Care should be taken to put on a sweat shirt, jacket, or similar garment immediately after violent exertion. The wearing of headgear, preferably a sun helmet, is required when exposure to the sun is necessary. Shoes should be worn at all times as a precaution against hookworm disease. Because of the prevalence of certain eye diseases--for example, trachoma, gonorrheal ophthalmitis, and pink eye--it is necessary to avoid contact with personal articles, such as towels and pillowcases, used by other persons.


Daily bathing is advisable when the water supply will permit. It is important to clean and dry thoroughly all skin folds of the body (crotch, groin, navel, armpits, around the scrotum, and between the toes) in order to prevent fungus infections such as "dhobie itch." The daily use of Army-issue foot powder on the parts of the body noted above is also a good preventive measure.
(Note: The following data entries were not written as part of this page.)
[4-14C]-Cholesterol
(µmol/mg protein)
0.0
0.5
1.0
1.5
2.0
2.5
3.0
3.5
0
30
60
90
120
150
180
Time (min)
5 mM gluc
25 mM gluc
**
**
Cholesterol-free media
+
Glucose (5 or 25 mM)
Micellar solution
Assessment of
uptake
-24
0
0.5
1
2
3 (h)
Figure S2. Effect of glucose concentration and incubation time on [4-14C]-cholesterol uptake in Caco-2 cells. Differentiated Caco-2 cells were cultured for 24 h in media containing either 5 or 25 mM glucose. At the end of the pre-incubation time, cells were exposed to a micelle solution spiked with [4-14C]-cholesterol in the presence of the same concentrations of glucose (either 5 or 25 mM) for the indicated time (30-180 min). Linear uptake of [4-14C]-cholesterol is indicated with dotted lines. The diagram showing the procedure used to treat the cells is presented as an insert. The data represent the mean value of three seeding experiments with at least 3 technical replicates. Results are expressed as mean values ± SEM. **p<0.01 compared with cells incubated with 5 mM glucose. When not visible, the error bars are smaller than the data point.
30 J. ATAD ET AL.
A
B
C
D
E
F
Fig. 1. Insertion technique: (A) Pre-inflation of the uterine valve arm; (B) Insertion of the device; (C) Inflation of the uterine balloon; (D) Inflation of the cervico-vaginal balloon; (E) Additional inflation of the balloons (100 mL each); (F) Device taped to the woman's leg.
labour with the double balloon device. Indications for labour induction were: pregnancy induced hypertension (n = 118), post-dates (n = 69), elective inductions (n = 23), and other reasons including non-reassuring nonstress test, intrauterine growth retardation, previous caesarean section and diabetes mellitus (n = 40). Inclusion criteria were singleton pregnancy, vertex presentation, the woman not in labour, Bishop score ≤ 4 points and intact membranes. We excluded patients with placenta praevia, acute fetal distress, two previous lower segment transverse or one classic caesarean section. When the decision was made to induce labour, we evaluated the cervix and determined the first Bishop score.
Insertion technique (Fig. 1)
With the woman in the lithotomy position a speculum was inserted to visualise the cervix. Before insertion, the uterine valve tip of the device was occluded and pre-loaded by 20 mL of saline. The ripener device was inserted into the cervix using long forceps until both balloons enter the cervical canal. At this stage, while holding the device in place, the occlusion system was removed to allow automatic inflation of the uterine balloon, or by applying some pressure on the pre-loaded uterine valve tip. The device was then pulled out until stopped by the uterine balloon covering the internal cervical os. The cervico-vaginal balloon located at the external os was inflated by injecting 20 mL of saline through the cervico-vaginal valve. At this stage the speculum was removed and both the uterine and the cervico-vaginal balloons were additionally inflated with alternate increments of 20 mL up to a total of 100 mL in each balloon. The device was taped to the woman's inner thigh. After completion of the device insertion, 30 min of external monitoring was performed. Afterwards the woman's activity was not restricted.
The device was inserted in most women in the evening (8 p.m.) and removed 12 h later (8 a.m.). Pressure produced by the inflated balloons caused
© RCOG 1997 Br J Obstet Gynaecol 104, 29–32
Fresh waters, such as lakes, rivers, streams, swamps, irrigation ditches, flooded rice fields, and so forth, in the area covered by this survey often harbor the young forms (larvae or cercariae) of various bloodworms or flukes. These flukes enter the body through the skin of swimmers, bathers, or persons wading in such waters. The flukes may also be present in contaminated drinking water that has not been boiled or sufficiently treated with chlorine. They may cause serious diseases of the bladder and intestines. (These diseases are known as urinary bilharziasis or schistosomiasis and intestinal bilharziasis or schistosomiasis, respectively.) An early symptom of these diseases may be a skin rash. The urinary type is more common in this part of the world and in some areas affects from 20 to 40 percent of the native population. The cercariae are harbored by certain types of snails, and when discharged into the water cannot survive longer than 48 to 72 hours without a suitable host. Thus if water for bathing is impounded for such a time, and is free of snails, it becomes safe for bathing purposes, but not for drinking. Salt water bathing and swimming, except at beaches near the mouths of fresh-water streams or near city sewage outlets, present no disease hazard.


Clean and adequately screened quarters should be obtained if possible, and each individual should carry his own mosquito net. Shoes, clothes, luggage, and bureau drawers should be inspected carefully, since scorpions, spiders, and other insects prefer dark, warm places for rest, and may crawl into such places at night. Dwellings in the poor sections of the cities and in rural regions are dirty, and may harbor insects and pests of many descriptions. Of these vermin, mosquitos, flies, fleas, lice, bedbugs, and ticks are most dangerous and obnoxious to man. Because of the presence of these insects, it is wise to refrain from sleeping in quarters of this kind.

1 This section is based on information prepared by the Division of Medical Intelligence, Office of The Surgeon General, U.S. Army. It deals with only part of the health problems found in the Middle East area.